Not getting the same result may indicate either that the subtleties of Condorcet need to be adjusted or that there's a bug. What we have when everybody bullet votes is in essence (for different favored parties A):

x: A > B = C = D

and this in turn means that the voter has a preference that says "I'd like to have A, but if I can't have A, it doesn't matter who I get". So the contest should weight A>(everybody else) by x.

Say that A and B are elected. Then the method should act as if the above ballot is in fact

x/3: A > B = C = D.

So there may be one of two problems here. Either there's a subtlety about the postprocessing (wv, margins, etc) interacting with how you reweight so that what is supposed to be a tie (the B = C = D part) ends up not looking like a tie (e.g.

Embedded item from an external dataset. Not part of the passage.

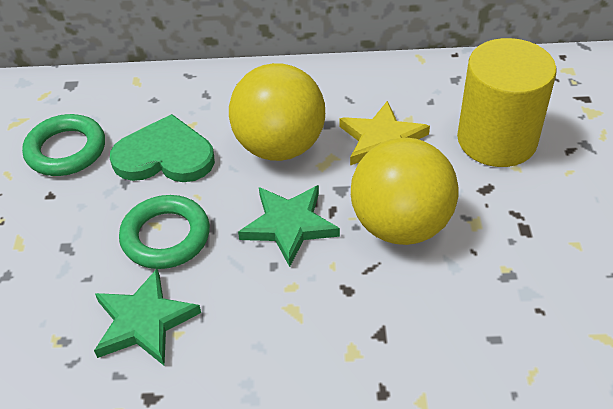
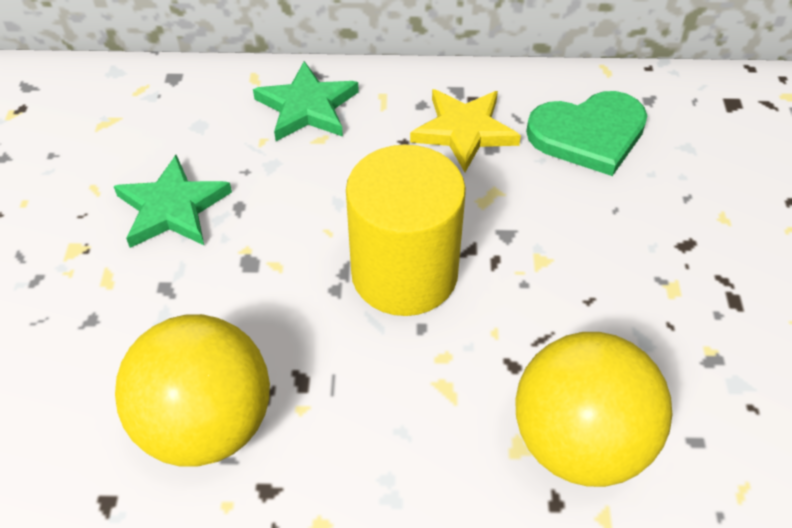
green ring: [22,114,105,176] [119,195,210,269] = 2 -> none = 0

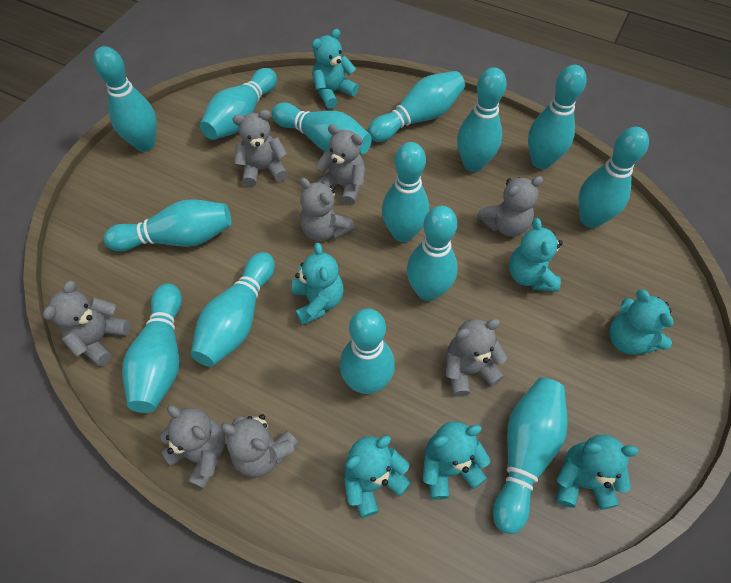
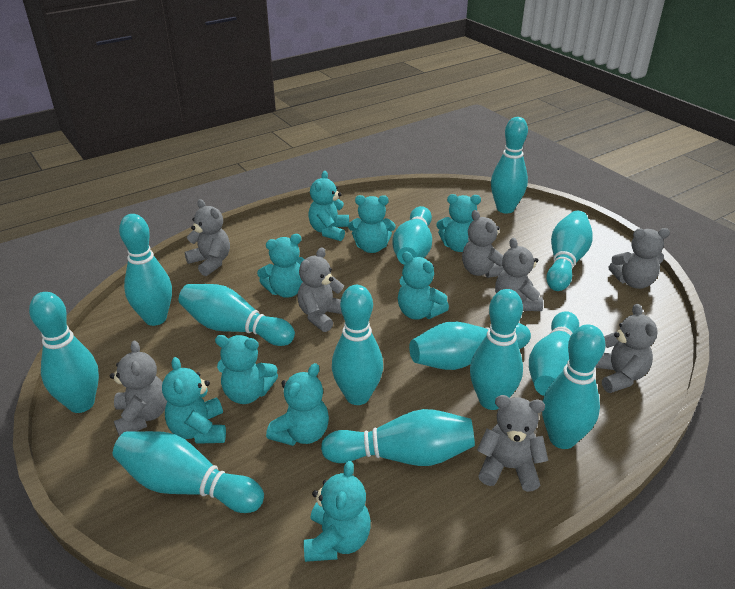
turquoise bowling pin: [93,46,157,152] [104,199,232,252] [122,283,182,413] [191,252,275,367] [200,68,277,140] [272,102,372,154] [340,308,395,394] [368,71,465,142] [382,142,429,242] [407,206,458,301] [457,67,507,172] [493,378,568,534] [528,65,586,169] [578,127,649,228] = 14 -> [29,292,99,413] [113,431,264,513] [119,214,172,326] [179,284,295,346] [321,409,475,466] [332,285,383,405] [392,206,432,265] [409,322,531,370] [470,289,523,410] [491,117,528,214] [529,311,579,396] [542,325,606,449] [546,211,593,291] = 13
turquoise teddy bear: [292,242,344,325] [312,29,359,109] [344,436,411,518] [423,421,491,500] [509,218,563,292] [556,434,639,510] [609,289,674,355] = 7 -> [162,357,226,444] [215,335,278,404] [257,234,305,298] [266,363,329,446] [304,461,371,562] [308,171,349,241] [348,195,396,253] [398,252,449,320] [437,194,481,252] = 9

A>B is weighted at x/3 but B = C is weighted as B>C and C>B at x/5). I don't think that's likely, but I don't remember how the postprocessing is done, at the moment, so that might be what's throwing the method off. The other possibility is that there's a bug: that even after an A and B have been elected, your program is supposed to only change x/3 into x/5 for A>B, but it somehow alters the B vs C contest as well.

I would suggest setting up some test cases. Try an election with only two kinds of voters, something like:

x: A > B = C = ... = n
y: B > A = C = ... = n

and see if the results are as expected by ordinary Sainte-Laguë. If not, see why not. With only two blocs of voters, it should be easier to track down the quirk or bug.